Não revela a margem de lucro que pratica, mas admite que esta varia em função da quantidade vendida. Lourenço Rosa não nega que esteja a ganhar dinheiro, mas repete que já doou diverso equipamento de protecção a lares e a IPSS. Além disso, frisa que os preços que pratica são um dos seus factores competitivos. Ao que junta o cumprimento dos prazos de entrega e a qualidade do material. “Fomos recomendados pelo Ministério da Saúde aos hospitais”, garante. Negando qualquer tipo de favorecimento, desfia um rol vasto de clientes privados: SONAE (proprietária do PÚBLICO), Pingo Doce, grupos CUF, Luz Saúde, Lusíadas, Trofa Saúde, farmácias. E revela que ainda exporta para o Brasil, Espanha e Alemanha.

Cascais compra em nome de outras câmaras

No conjunto das entidades públicas, a Câmara de Cascais destaca-se por ter comprado à Enerre milhões de máscaras e milhares de luvas, de batas e de viseiras, termómetros e tendas no valor total de quase nove milhões de euros, formalizados em 11 contratos. O material tem sido distribuído por profissionais de saúde, polícias, bombeiros, instituições particulares de solidariedade social, associações do concelho e pela população.

O presidente da Câmara, Carlos Carreiras, precisa que é necessário subtrair uma parte substancial deste valor, uma vez que a encomenda mais volumosa, de 4,9 milhões de euros, foi feita em conjunto com os 18 municípios da Área Metropolitana de Lisboa, apesar de ter sido Cascais “a liderar”. Este contrato é, aliás, apenas assinado por Carlos Carreiras. “Agora, [as outras câmaras] vão-nos pagar”, revela.

A despesa só desta autarquia será da ordem dos cinco milhões de euros, “nesta primeira fase”. Mas Carlos Carreiras adianta que até ao final do ano os gastos globais do município com equipamento de protecção e outro material e despesas necessárias para combate à covid-19 deverão totalizar “entre 15 a 20 milhões de euros”.

Não é muito dinheiro para uma câmara com a dimensão de Cascais? Admitindo que quis estar “um passo à frente” apesar de isto não ser “um campeonato entre câmaras”, o autarca não considera que a despesa seja avultada, tendo em conta o que está em causa. “A Câmara de Cascais tem contas robustas e sólidas e a questão financeira não é a prioridade nesta altura”, responde. “Tivemos a percepção de que iríamos precisar de material de protecção para o combate à pandemia e a primeira preocupação foi encontrar fornecedores que garantissem” preços aceitáveis, produtos certificados, que cumprissem prazos e que fossem idóneos, explicou ao PÚBLICO.

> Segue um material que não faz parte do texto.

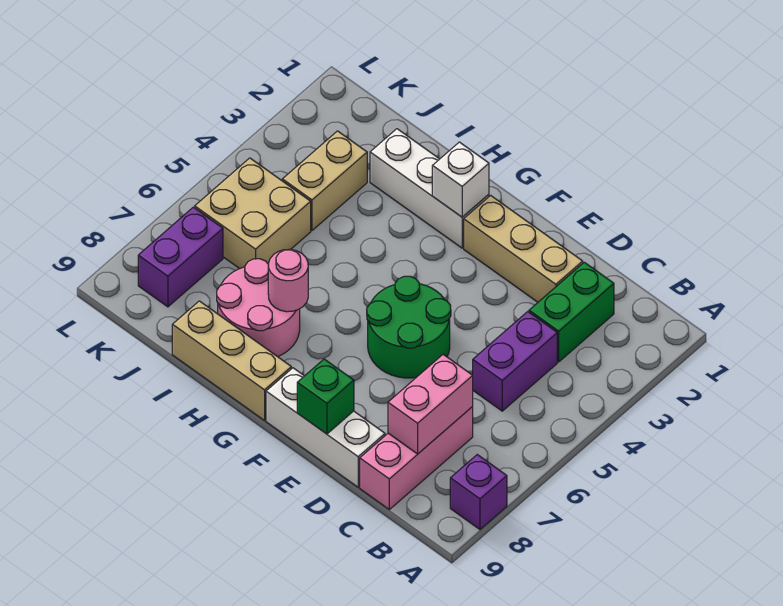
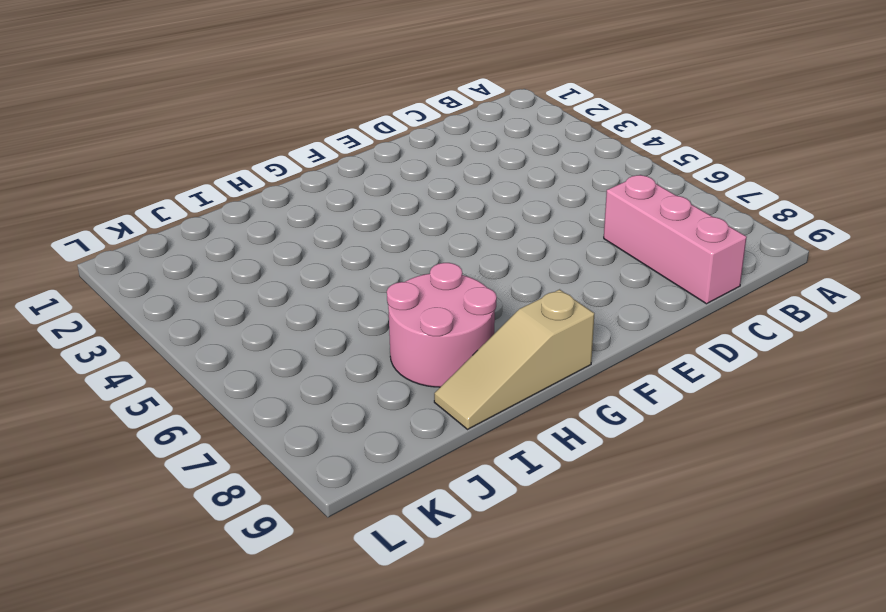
tan slope G9:I9 level 1 top G -> tan brick G9:I9 level 1
none -> purple brick A8 level 1
none -> green brick C2:C3 level 1
none -> purple brick C4:C5 level 1

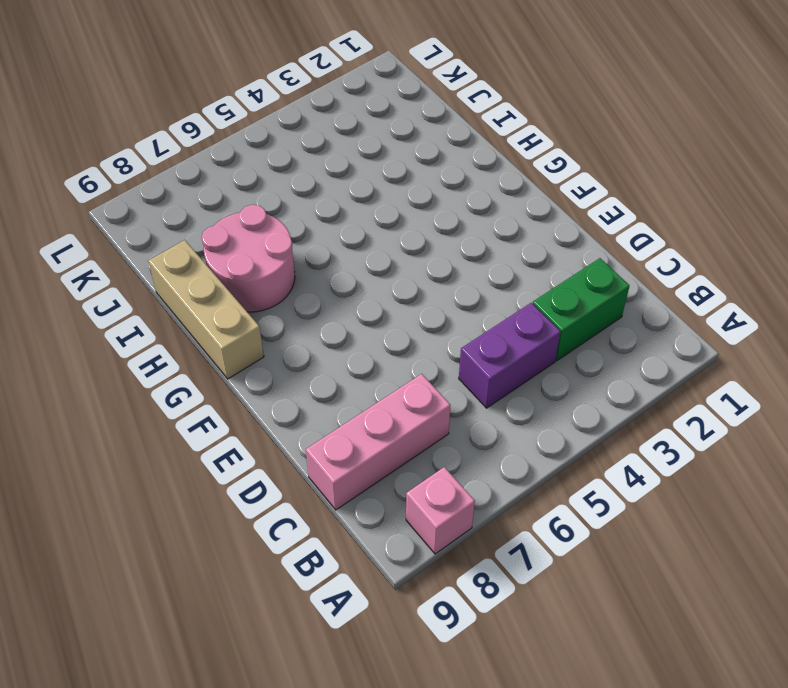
pink brick A8 level 1 -> purple brick A8 level 1
none -> tan brick D2:F2 level 1
none -> white brick D9:F9 level 1
none -> green round brick E5:F6 level 1

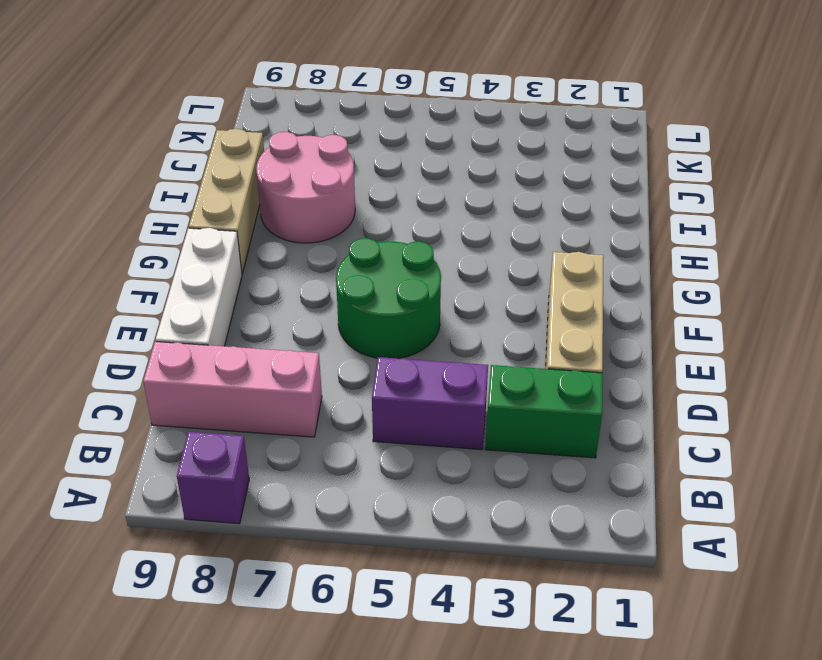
none -> white brick G2:I2 level 1
none -> tan brick J3:J4 level 1
none -> tan brick J5:K6 level 1

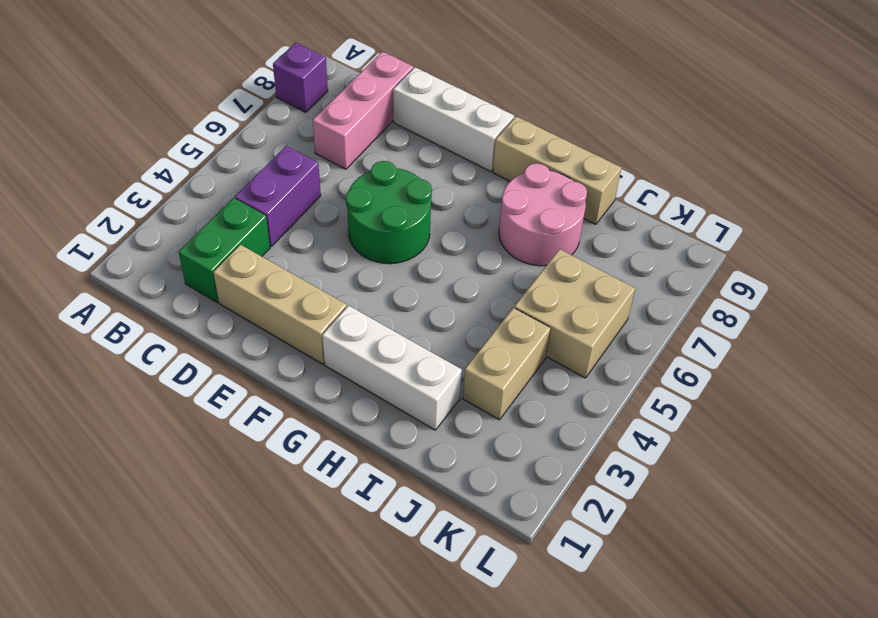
none -> purple brick K7:K8 level 1
none -> pink brick C7:C8 level 2
none -> green brick E9 level 2

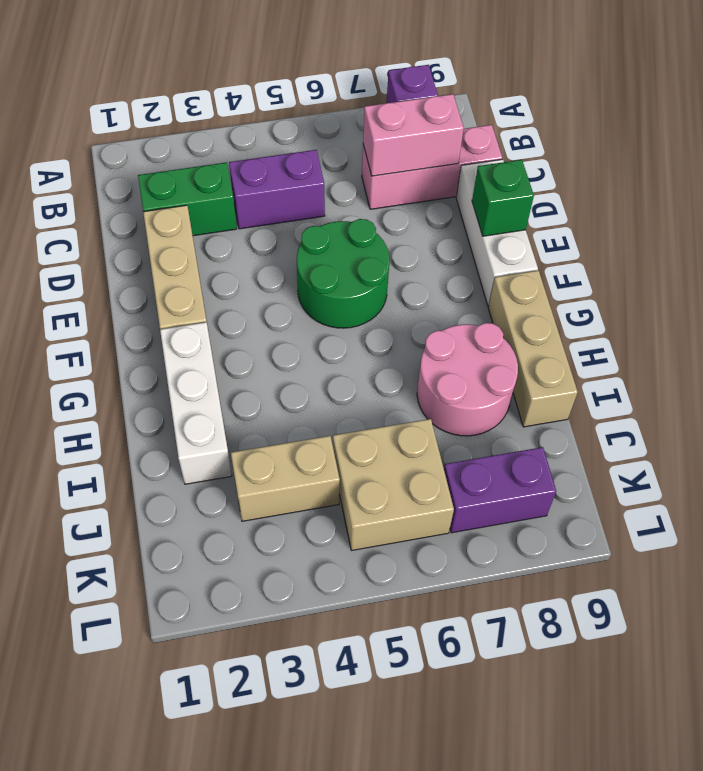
none -> white brick G2 level 2
none -> pink round brick H7 level 2

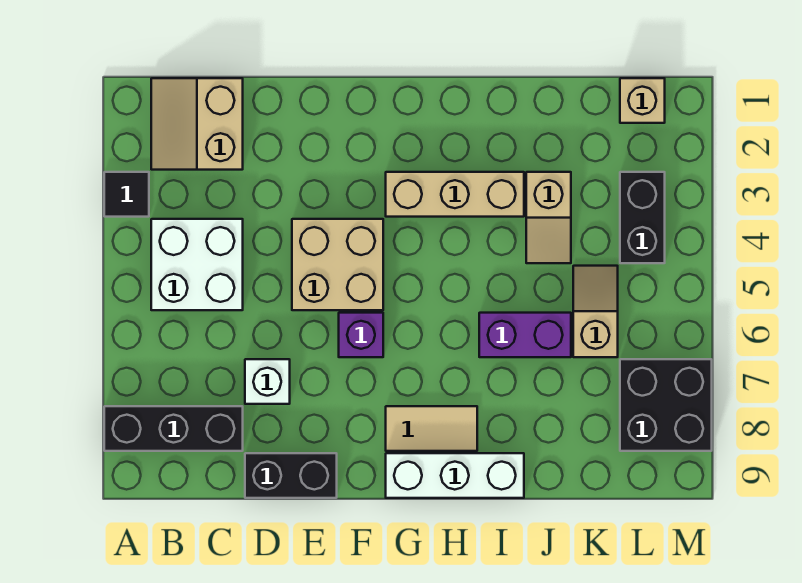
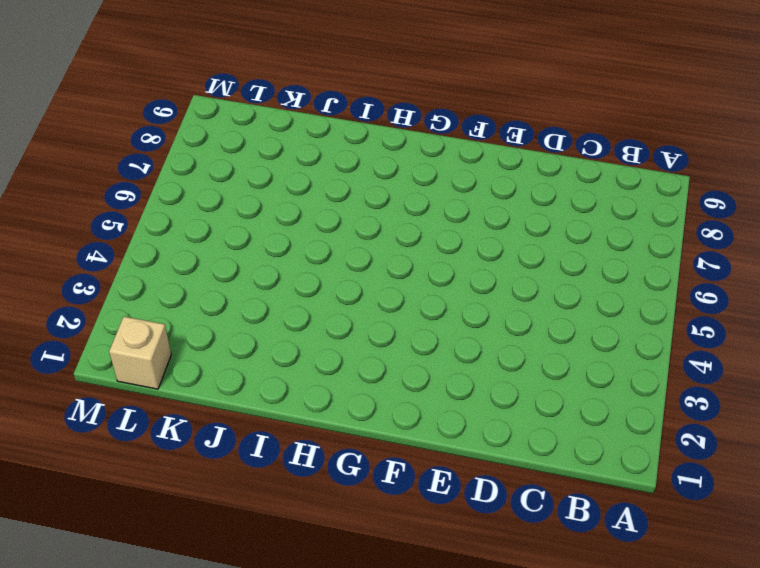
none -> black tile A3 level 1
none -> black brick A8:C8 level 1
none -> tan slope B1:C2 level 1 top C

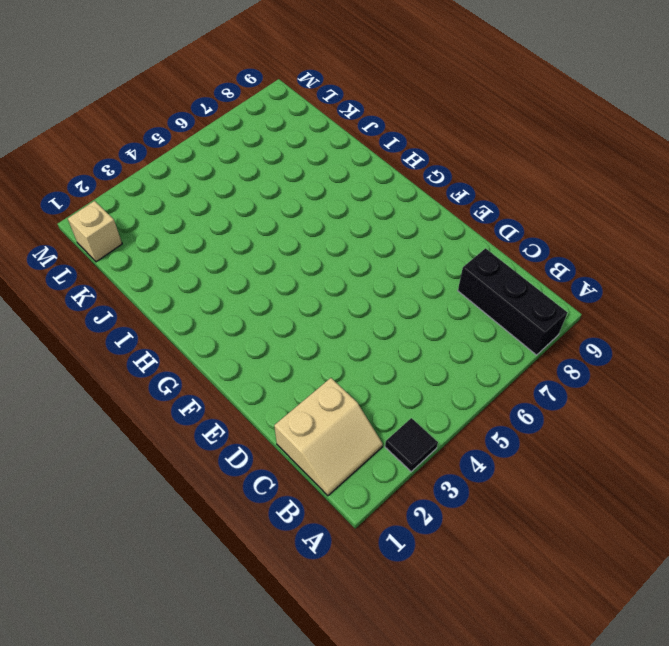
none -> white brick B4:C5 level 1
none -> white brick D7 level 1
none -> black brick D9:E9 level 1

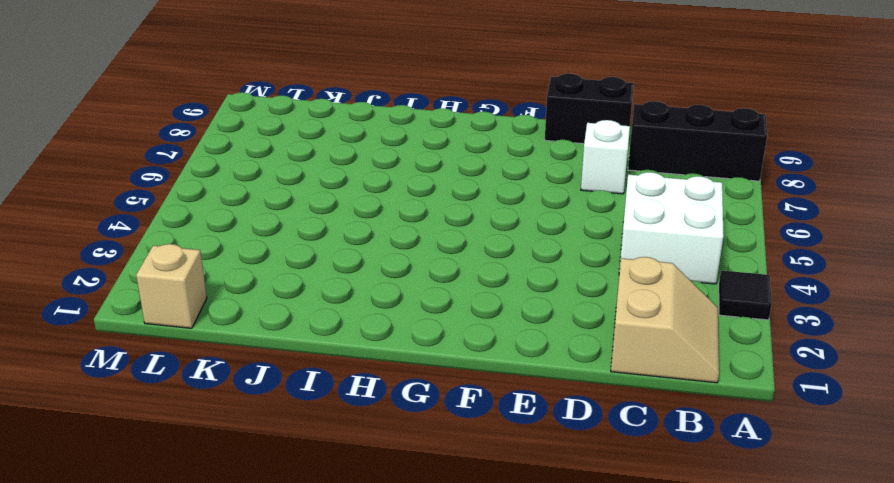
none -> tan brick E4:F5 level 1
none -> purple brick F6 level 1
none -> tan brick G3:I3 level 1

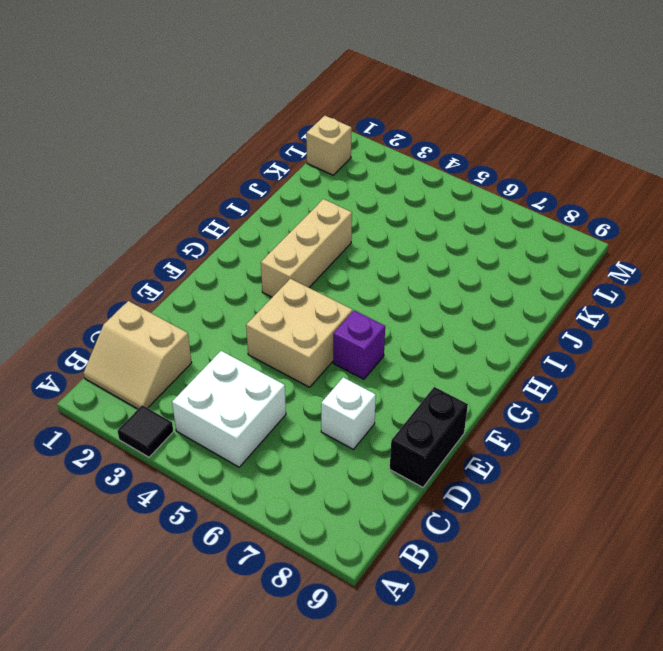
none -> black brick A8:C8 level 1
none -> tan tile G8:H8 level 1
none -> white brick G9:I9 level 1

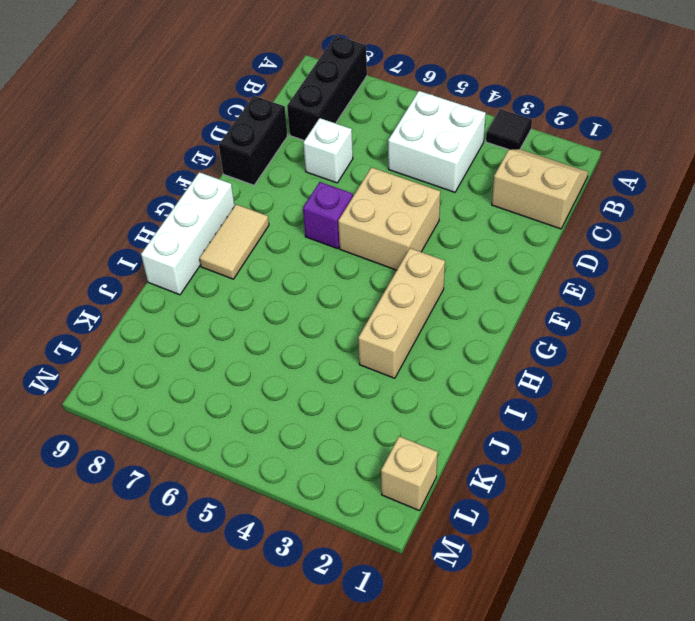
none -> purple brick I6:J6 level 1
none -> tan slope J3:J4 level 1 top 3
none -> tan slope K5:K6 level 1 top 6

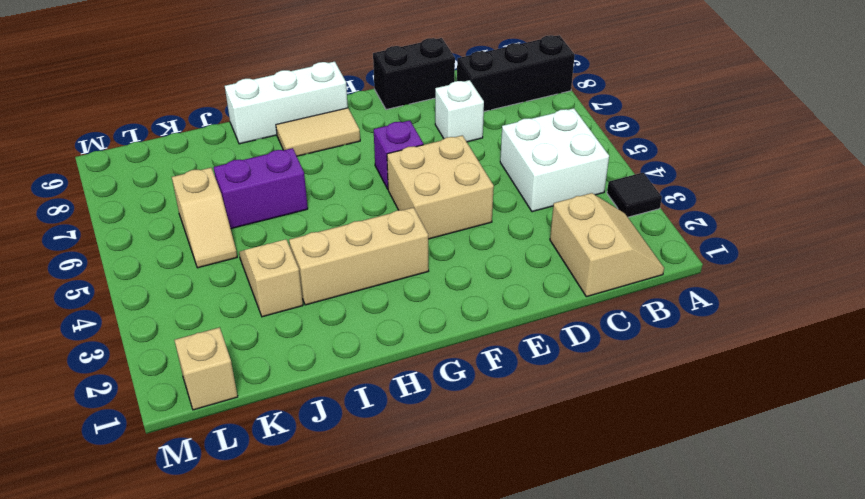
none -> black brick L3:L4 level 1
none -> black brick L7:M8 level 1

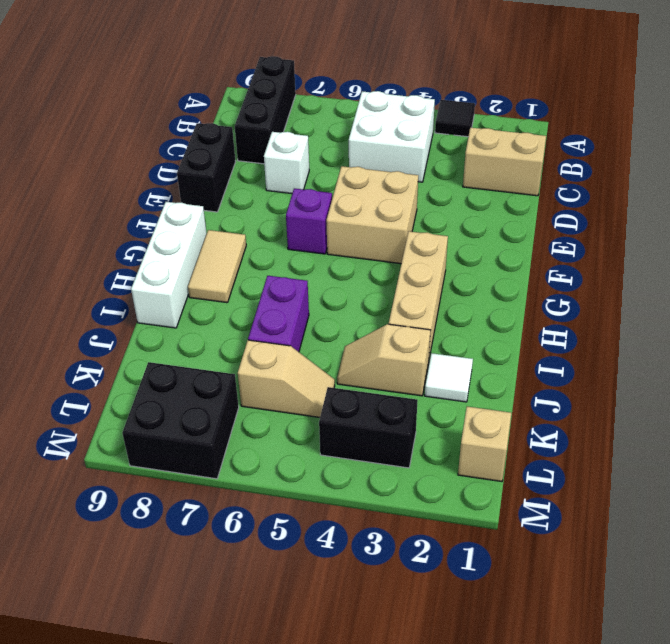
white tile J2 level 1 -> none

Mas um dos factores que mais pesou na decisão foi o facto de a Enerre ter escritório na China e de ser fornecedor “do próprio Exército”. Carlos Carreiras assegura que não tomou a decisão sozinho. “Reuni à minha volta, informalmente, oficiais e generais com formação neste tipo de situação de crise”, além de académicos e “especialistas de várias áreas”. Foi tudo “levado a reuniões de câmara” e está a ser enviado para o Tribunal de Contas, garante.

O porta-voz das Forças Armadas, comandante Pedro Serafim, explica que o material foi adquirido para equipar o hospital militar com equipamentos de protecção. Foram compradas 140 mil batas descartáveis e outros tantos protectores de calçado, além de 161 mil máscaras. O comandante adianta que a instituição nunca tinha contratado a Enerre e decidiu fazê-lo depois de consultar a plataforma online de compras públicas ACINGOV.